Construction is already well underway for the new Myron and Berna Garron Health Sciences Complex (formerly known as the Scarborough Academy of Medicine and Integrated Health) at the corner of Military Trail and Morningside Avenue.
The six-storey building will join UTSC's growing portfolio of impressive architecture, featuring a design by award-winning Netherlands-based architects MVRDV, working with controversial Toronto firm Diamond Schmitt Architects.
A geometric massing — wrapped in an exterior of integrated solar panels that will contribute to the building's energy usage — will come together in a central glazed reveal mid-section.
This mid-section will be demarcated in a randomized pattern that makes it appear as if the structure is being ripped apart at a central seam to reveal a five-storey atrium at the heart of the building.
The design currently under construction follows a previous plan tabled in 2022, which would have brought a wedge-shaped building to the site with a design by architects gh3. An updated design was revealed in 2023, and construction crews mobilized later that year to begin work on the new landmark.
Work on foundations and the majority of other underground components is complete as of early November 2024, and the building's structural steel skeleton has since begun to emerge above street level.
A portion of the building's steel structure has rapidly reached its full six-storey height, though there is still a long way to go before the structural skeleton is complete.
Construction is scheduled to wrap up in 2026.
Upon completion, the building will join MVRDV's illustrious portfolio as the firm's first completed commission in Canada.
The new building is set to house a mix of classroom space, flexible laboratories, and offices for university staff and faculty.
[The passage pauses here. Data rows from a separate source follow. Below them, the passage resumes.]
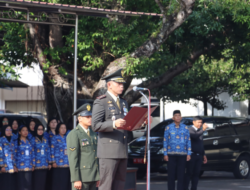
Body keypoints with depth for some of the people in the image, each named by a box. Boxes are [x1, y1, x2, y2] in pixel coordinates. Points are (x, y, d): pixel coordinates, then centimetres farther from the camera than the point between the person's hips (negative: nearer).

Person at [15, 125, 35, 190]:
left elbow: (33, 154, 15)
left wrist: (33, 165, 8)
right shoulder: (17, 142, 1)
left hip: (29, 168, 4)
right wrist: (15, 166, -8)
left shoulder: (29, 143, 15)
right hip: (20, 168, -4)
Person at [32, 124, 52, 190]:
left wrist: (50, 163, 9)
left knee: (43, 182, 5)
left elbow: (48, 152, 14)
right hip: (37, 166, -4)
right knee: (37, 183, -6)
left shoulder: (45, 140, 12)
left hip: (45, 165, 5)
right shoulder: (33, 140, -2)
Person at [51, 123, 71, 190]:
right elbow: (52, 150, -3)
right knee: (58, 182, -5)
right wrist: (53, 162, -10)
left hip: (67, 164, 5)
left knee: (66, 182, 3)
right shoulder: (55, 138, 0)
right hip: (59, 164, -5)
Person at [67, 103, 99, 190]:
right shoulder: (74, 135, -7)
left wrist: (98, 176, 15)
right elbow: (72, 159, -13)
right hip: (81, 177, -7)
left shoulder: (93, 133, 17)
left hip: (93, 176, 7)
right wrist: (76, 179, -18)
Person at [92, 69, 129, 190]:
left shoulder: (123, 103, 21)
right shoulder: (101, 102, -4)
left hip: (122, 152, 7)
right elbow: (95, 125, -14)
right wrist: (114, 124, -29)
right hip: (109, 151, -7)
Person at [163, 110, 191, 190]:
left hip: (182, 155, 1)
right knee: (171, 174, -2)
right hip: (171, 155, -1)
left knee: (181, 175, 0)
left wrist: (188, 154, -1)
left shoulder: (185, 128, 5)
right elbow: (165, 141, 3)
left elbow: (188, 142, 6)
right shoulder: (168, 128, 2)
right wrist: (165, 154, -3)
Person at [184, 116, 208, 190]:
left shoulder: (200, 131, 17)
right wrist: (203, 130, -41)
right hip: (192, 155, -7)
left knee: (196, 173, 5)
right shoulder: (190, 130, -7)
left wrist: (204, 155, 21)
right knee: (189, 173, -7)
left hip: (199, 155, 7)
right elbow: (195, 136, -29)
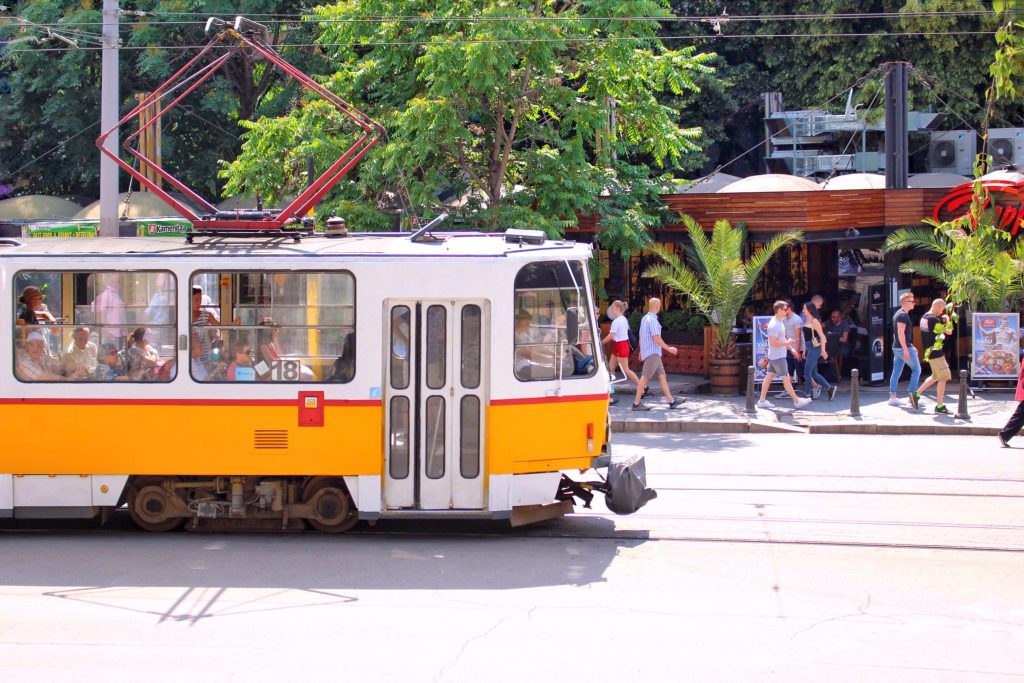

In an unconventional spin on the typically education-specific uses of institutional buildings such as these, the project also plans to incorporate a pharmacy and a psychology clinic, which will serve the campus and the broader Highland Creek community.
The project is being built with the help of a recent $25 million gift from Orlando Corporation, in addition to provincial funding contributed as part of the Government of Ontario’s plan to increase the number of health care workers in the province.
Speaking at the project's ground breaking last year, Patricia Houston, interim dean of the Temerty Faculty of Medicine and interim vice-provost, relations with health-care institutions, called the "vibrant new hub for health education in Scarborough is critical to increasing access to health care."
"It will help provide equitable, integrated and compassionate care in the Eastern GTA – and, ultimately, it will help improve lives across the region," she said.